Text provided:

‘Quot mihi Caesareo facti sunt munere cives’;

and was occasionally invited to the emperor’s table; cf. ix. 91. Domitian, however, refused to assist him pecuniarily (vi. 10). A description of Martial’s life as a client of great houses is found, e.g., in v. 20. Among the friends of high rank whom Martial made after A.D. 86 were the poet Silius Italicus (iv. 14), the future emperor Nerva (v. 28), the author S. Iulius Frontinus (x. 58), the younger Pliny (x. 19). Martial also mentions Quintilian (ii. 90) and other literary men from Spain, and Juvenal (vii. 24, etc.). Statius he never mentions, and was probably at enmity with him; cf. his sneers at mythological epics (x. 4, etc.), which hint indirectly at the Thebais. Martial also attacks his critics (i. 3; xi. 20, etc.), plagiarists (e.g. xi. 94), and those who wrote scurrilous verses in his name (e.g. x. 3).

Given records:
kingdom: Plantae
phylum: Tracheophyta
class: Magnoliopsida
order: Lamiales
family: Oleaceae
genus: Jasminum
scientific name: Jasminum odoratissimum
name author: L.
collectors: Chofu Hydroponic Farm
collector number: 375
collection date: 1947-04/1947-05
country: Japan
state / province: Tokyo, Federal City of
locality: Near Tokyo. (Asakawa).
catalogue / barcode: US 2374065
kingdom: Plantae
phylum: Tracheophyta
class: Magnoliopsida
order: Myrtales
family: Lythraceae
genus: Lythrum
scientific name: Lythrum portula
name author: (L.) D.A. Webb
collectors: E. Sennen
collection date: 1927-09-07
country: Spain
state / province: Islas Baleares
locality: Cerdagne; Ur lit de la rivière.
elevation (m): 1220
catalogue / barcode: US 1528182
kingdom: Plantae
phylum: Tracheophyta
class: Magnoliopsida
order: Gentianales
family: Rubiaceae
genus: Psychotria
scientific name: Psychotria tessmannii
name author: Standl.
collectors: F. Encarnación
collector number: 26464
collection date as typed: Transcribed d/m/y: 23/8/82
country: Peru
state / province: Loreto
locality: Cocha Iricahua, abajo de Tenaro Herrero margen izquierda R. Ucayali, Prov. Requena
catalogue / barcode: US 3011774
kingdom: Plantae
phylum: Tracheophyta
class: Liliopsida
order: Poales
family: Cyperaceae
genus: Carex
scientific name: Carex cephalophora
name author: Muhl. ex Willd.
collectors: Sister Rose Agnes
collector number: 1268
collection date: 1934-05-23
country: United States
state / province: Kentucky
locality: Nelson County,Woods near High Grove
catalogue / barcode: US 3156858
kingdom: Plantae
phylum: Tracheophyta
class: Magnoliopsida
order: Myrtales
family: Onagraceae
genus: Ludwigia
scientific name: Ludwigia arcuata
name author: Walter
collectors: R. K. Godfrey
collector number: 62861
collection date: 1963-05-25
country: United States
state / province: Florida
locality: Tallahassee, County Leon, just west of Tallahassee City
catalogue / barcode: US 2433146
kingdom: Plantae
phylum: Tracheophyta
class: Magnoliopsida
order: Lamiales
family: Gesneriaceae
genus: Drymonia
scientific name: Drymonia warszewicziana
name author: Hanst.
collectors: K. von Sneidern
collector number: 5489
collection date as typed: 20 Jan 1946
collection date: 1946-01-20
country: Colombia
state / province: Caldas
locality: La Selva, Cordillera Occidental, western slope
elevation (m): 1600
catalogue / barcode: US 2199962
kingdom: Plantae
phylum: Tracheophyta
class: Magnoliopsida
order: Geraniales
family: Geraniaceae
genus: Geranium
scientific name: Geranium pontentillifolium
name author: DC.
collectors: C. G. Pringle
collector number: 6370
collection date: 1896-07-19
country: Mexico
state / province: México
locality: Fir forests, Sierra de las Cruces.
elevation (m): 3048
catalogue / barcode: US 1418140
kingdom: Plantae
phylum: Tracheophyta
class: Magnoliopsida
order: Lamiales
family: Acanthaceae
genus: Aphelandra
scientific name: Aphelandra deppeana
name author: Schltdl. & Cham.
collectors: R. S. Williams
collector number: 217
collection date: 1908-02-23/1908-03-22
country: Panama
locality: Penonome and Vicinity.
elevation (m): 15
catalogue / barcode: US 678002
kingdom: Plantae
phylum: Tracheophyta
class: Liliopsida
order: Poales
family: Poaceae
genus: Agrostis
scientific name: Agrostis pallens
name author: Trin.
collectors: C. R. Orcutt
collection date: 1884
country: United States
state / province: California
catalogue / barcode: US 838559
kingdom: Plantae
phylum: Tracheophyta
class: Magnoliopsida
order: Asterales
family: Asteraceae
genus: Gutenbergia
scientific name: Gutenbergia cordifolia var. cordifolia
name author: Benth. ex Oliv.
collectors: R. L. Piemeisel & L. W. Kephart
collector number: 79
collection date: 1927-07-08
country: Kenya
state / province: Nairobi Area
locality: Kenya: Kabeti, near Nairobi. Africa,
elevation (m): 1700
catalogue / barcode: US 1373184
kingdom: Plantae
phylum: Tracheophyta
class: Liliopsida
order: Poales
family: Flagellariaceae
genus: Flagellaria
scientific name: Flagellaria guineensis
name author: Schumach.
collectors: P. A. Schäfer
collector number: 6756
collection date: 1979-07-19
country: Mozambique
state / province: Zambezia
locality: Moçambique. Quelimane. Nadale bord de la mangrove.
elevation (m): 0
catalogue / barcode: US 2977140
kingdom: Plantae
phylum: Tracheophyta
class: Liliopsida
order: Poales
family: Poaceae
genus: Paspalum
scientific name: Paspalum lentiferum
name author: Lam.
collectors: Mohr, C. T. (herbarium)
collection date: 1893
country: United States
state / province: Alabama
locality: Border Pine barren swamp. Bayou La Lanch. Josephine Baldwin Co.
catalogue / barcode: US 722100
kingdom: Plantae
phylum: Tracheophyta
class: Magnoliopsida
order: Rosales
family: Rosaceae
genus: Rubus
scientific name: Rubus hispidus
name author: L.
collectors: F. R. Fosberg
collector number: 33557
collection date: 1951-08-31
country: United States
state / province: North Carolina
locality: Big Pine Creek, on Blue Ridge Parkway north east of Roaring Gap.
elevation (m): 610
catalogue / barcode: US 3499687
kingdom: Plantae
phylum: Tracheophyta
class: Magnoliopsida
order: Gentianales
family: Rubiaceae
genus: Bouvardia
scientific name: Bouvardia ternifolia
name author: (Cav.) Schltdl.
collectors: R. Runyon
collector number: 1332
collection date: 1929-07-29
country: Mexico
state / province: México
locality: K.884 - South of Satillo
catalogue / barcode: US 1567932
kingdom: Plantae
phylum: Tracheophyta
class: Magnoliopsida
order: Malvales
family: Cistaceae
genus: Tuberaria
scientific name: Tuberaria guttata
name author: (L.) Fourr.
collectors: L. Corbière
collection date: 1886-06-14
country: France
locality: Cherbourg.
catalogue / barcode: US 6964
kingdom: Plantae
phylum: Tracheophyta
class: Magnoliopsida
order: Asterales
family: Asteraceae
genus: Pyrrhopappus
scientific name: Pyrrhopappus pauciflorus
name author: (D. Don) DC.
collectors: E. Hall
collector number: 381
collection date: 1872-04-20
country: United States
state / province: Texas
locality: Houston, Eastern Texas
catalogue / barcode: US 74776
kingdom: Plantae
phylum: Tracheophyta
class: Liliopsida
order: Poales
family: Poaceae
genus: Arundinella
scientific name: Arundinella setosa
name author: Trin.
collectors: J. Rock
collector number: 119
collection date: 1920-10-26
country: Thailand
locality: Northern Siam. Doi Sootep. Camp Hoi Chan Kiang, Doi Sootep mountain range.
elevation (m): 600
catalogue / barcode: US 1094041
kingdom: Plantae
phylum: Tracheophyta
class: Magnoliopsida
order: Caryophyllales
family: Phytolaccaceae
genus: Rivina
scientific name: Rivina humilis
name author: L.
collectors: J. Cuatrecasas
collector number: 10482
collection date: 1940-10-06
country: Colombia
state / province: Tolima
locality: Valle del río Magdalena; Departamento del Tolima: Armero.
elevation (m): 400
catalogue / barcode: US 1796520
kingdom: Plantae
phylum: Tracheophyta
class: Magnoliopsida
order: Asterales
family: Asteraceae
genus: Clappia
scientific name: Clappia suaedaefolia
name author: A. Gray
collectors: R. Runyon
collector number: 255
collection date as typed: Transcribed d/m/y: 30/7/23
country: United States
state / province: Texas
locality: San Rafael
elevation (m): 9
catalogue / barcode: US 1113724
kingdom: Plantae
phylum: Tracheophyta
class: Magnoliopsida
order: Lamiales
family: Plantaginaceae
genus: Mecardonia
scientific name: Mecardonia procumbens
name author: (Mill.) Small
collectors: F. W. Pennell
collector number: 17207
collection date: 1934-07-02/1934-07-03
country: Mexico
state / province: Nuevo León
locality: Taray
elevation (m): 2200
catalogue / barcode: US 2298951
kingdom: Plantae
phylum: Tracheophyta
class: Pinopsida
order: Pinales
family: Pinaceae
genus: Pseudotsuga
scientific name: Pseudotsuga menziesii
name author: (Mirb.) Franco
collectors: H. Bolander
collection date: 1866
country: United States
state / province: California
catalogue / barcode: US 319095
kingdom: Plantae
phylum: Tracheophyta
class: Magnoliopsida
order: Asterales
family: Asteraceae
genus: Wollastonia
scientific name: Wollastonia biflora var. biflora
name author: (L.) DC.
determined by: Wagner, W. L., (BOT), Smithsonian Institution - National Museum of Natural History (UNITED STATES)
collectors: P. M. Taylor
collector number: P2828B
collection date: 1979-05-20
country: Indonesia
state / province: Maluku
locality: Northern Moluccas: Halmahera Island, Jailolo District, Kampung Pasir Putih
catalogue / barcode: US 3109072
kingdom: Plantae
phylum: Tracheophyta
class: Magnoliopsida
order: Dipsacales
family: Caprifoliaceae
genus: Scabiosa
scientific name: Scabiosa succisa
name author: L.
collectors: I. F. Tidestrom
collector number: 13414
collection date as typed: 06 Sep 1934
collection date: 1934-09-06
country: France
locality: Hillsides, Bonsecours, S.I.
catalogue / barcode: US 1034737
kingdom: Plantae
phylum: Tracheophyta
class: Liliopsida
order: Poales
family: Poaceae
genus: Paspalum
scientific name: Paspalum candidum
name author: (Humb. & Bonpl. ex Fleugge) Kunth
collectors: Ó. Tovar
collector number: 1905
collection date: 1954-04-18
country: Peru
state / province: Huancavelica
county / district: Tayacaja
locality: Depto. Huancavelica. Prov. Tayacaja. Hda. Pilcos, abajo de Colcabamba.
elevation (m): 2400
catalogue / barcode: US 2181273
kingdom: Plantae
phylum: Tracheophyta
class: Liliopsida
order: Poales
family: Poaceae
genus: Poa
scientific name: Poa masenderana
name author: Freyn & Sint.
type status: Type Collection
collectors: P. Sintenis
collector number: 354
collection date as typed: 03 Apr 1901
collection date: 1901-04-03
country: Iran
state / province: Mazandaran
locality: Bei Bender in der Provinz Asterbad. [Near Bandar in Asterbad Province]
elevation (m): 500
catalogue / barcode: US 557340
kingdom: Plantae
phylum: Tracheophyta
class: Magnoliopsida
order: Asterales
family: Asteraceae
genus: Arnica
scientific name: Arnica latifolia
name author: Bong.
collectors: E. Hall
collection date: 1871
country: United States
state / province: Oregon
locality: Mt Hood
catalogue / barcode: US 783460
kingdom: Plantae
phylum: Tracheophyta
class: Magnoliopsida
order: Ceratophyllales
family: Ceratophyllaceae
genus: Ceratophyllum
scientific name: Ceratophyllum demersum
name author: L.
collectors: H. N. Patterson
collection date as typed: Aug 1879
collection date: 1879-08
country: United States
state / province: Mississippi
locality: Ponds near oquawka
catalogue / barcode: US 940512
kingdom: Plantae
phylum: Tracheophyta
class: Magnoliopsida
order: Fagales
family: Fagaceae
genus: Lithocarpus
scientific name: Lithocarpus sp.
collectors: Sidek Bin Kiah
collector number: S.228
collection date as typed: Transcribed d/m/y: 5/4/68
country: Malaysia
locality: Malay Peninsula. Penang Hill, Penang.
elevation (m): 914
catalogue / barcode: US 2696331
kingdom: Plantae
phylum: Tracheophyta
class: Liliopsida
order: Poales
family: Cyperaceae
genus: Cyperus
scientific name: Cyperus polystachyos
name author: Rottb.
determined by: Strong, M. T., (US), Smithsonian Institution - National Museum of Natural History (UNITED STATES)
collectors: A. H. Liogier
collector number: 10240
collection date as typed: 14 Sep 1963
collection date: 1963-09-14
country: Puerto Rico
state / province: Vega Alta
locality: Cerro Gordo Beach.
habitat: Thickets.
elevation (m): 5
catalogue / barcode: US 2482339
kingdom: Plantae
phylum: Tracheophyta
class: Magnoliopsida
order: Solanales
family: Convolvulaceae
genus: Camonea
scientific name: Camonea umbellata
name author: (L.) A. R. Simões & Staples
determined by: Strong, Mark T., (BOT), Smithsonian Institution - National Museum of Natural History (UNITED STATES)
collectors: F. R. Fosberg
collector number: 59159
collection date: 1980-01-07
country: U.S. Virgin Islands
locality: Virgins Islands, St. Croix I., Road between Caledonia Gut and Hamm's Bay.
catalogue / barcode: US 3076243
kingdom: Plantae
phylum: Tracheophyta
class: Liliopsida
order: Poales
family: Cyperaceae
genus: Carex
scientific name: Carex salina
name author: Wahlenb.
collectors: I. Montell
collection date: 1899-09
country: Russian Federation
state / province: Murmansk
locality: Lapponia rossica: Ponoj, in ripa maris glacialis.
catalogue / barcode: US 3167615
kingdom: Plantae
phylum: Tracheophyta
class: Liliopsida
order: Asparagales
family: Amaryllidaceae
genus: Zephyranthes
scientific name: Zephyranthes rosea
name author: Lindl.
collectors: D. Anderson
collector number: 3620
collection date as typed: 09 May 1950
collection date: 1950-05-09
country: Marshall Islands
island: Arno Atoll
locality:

To do:
1. Rewrite the paragraph of the passage on Martial that begins "and was occasionally invited" as a concise bulleted list that keeps its main facts.
2. Answer these questions from the passage on Martial:
(a) Which reference is cited for Domitian's refusal to assist Martial financially?
(b) Which future emperor is named among Martial's friends of high rank?
(c) Which poet does Martial never mention?

Answers to the tasks:
1.
- Occasionally invited to the emperor's table (ix. 91), though Domitian refused him financial help (vi. 10).
- His life as a client of great houses is described in v. 20.
- High-ranking friends made after A.D. 86: the poet Silius Italicus (iv. 14), the future emperor Nerva (v. 28), the author S. Iulius Frontinus (x. 58), and the younger Pliny (x. 19).
- Also mentions Quintilian (ii. 90), other literary men from Spain, and Juvenal (vii. 24, etc.).
- Never mentions Statius and was probably at enmity with him. His sneers at mythological epics (x. 4, etc.) hint indirectly at the Thebais.
- Attacks his critics (i. 3; xi. 20, etc.), plagiarists (e.g. xi. 94), and writers of scurrilous verses in his name (e.g. x. 3).

2.
(a) vi. 10
(b) Nerva (v. 28)
(c) Statius